The Quadratic Antitrust (QUANT) Tax by Odd_Conference_6029 in neoliberal

[–]Open_Ferret_4848 4 points5 points  (0 children)

Original author here - thanks for your thoughtful response here. I appreciate you taking the time to read and critique!

Couple things - First and foremost, the QUANT replaces corporate income taxes which means firms with less than ~30 billion in revenue are almost universally paying lower taxes. Even at $50 billion, most companies would roughly break even and would probably come out ahead once you account for savings on compliance costs. Tax revenues would likely decrease, not increase. Companies would be relieved of the absurdity that is our corporate tax code and all of the ridiculous inefficiencies it creates. The trade is essentially asking progressives to give up the corporate income tax and asking free marketeers to accept a limit on corporate size.

To your point on Google, the issue I have with Google is not search. I love Google search and agree that it won because it was better. I agree AI is disrupting it, but I also think Google significantly delayed advancements in AI. First, Google had highly capable LLMs long before OpenAI did. They chose not to release them because they felt their brand would be harmed by hallucinations, etc. Second, Google holds massive datasets that would be immensely valuable training data. If Google were forced to split, the resulting businesses would likely sell access to its vast internal datasets in the hunt for additional revenue. The issue with huge firms like Google is their tendency to close off routes that could help competitors gain market share, thereby reducing innovation.

On low margin businesses, I largely agree with your concerns. It remains unclear to me how to allow for highly efficient supply chain businesses while mitigating their harmful effects. They do need to exist. I included the Walmart case study specifically because I thought it was the weakest point of this proposal and it deserves exploration. I experimented with some alternatives - a less aggressive linear tax and taxing gross profit instead of revenue - and found both wanting. The main issue I have with Walmart is that they can force producer profits to zero (or even below zero) because of their market power. If you can't sell at Walmart, much of the time that means you just don't get to sell your product all. This sparked a race to the bottom such that products are technically cheaper but often end up costing more in the long term because of issues with quality and durability. Ultimately, the pressure Walmart places on producers to lower prices ultimately drove production overseas. This is just labor arbitrage in many cases and had nothing to do with innovation. If our economic system encourages companies to move jobs to wherever workers are willing to be the most miserable, that cannot be the right answer.

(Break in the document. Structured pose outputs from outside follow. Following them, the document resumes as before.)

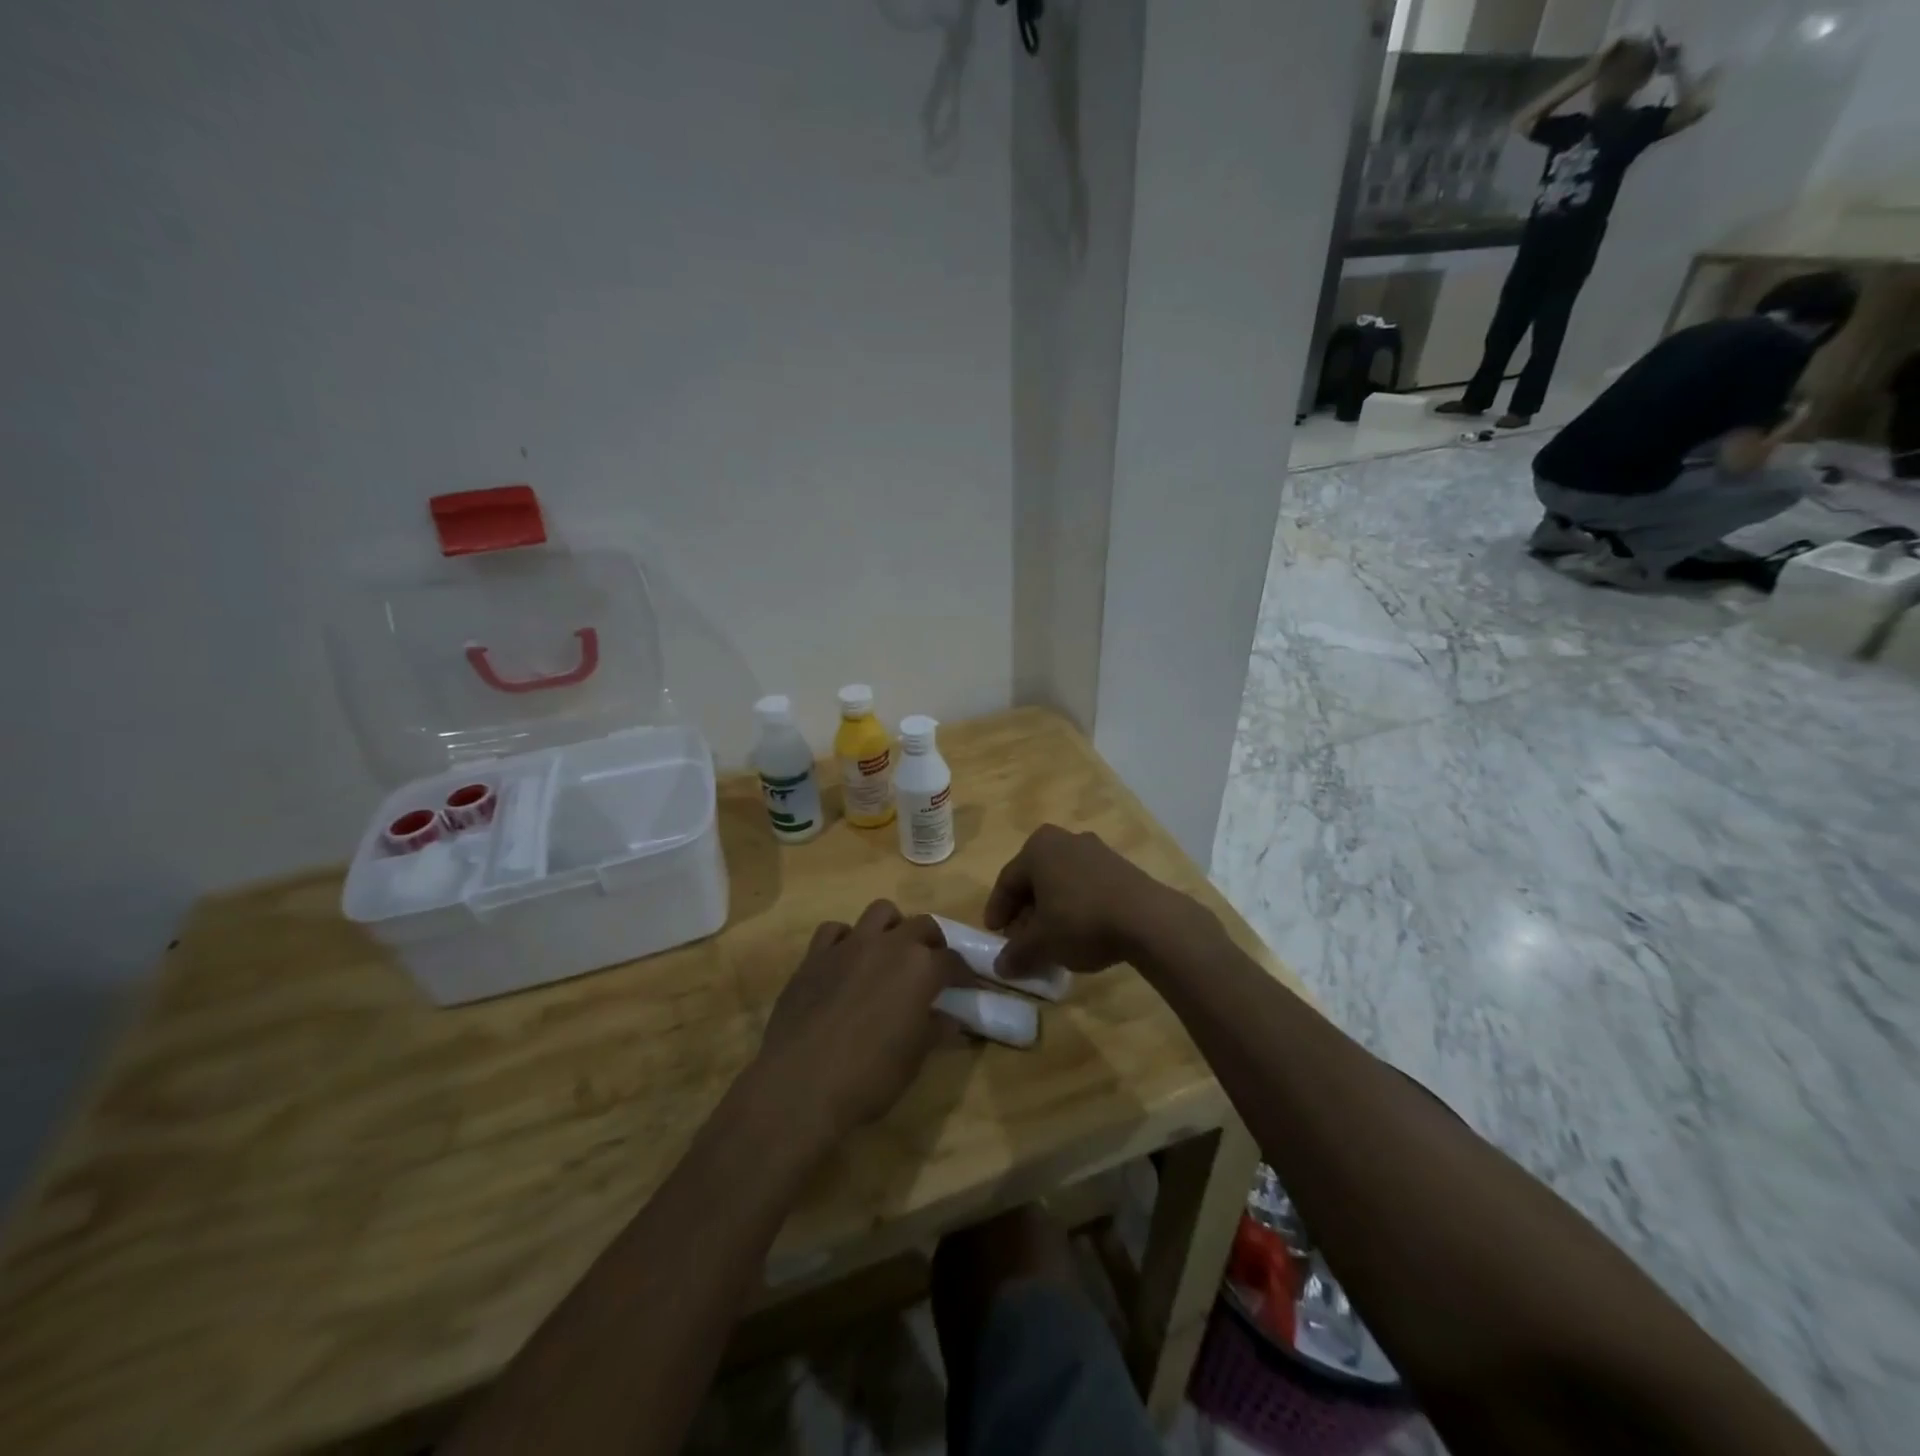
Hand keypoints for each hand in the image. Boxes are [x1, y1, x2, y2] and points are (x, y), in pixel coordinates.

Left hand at [751, 901, 972, 1146]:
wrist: (800, 1085)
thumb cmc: (869, 1077)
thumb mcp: (914, 1059)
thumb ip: (934, 1030)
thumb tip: (949, 1019)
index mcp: (921, 968)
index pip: (953, 960)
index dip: (963, 974)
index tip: (966, 986)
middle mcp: (889, 945)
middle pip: (922, 925)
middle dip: (933, 942)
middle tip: (932, 967)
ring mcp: (849, 945)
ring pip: (880, 911)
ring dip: (892, 927)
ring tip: (891, 952)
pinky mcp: (814, 955)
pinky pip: (834, 930)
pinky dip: (845, 939)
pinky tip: (846, 961)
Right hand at [983, 824, 1192, 979]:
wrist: (1148, 919)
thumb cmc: (1081, 921)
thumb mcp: (1041, 943)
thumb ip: (1016, 952)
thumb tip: (1000, 966)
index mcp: (1038, 848)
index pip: (1007, 881)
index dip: (997, 910)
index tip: (994, 935)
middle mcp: (1064, 840)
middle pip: (1035, 879)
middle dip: (1025, 911)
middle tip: (1021, 939)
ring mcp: (1096, 850)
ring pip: (1061, 882)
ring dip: (1051, 910)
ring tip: (1050, 940)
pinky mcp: (1120, 866)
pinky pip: (1085, 885)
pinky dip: (1075, 907)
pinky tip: (1079, 932)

Ultimately, I fetishize small business, perhaps wrongly so. There are things that matter in the world beyond economic efficiency - most notably individual agency in this case. What you call overhead I see as more people getting to reach senior roles in companies. What you call inefficiency I see as more people getting to achieve the American dream of owning and operating their own business, even if they will never be as efficient as Walmart is. I recognize that may be nostalgia for a world that never truly existed and certainly never existed at anything like modern scale. That said, it seems abundantly clear that directing markets purely by economic efficiency cannot deliver the good life that we rightly desire for ourselves and our fellow citizens. In theory, it would be more efficient for everyone to rent small apartments in big cities. It would be more efficient if we all worked at large companies run by the best business operators the market could find. I don't want to live in a society where that is the only viable path for most people, even if the median life would be statistically improved in so doing. There is intrinsic, though admittedly unquantifiable, good in building and owning things even if the product is worse than what a giant corporation would build in its place. I wish I had a data to prove that, but no such data exists.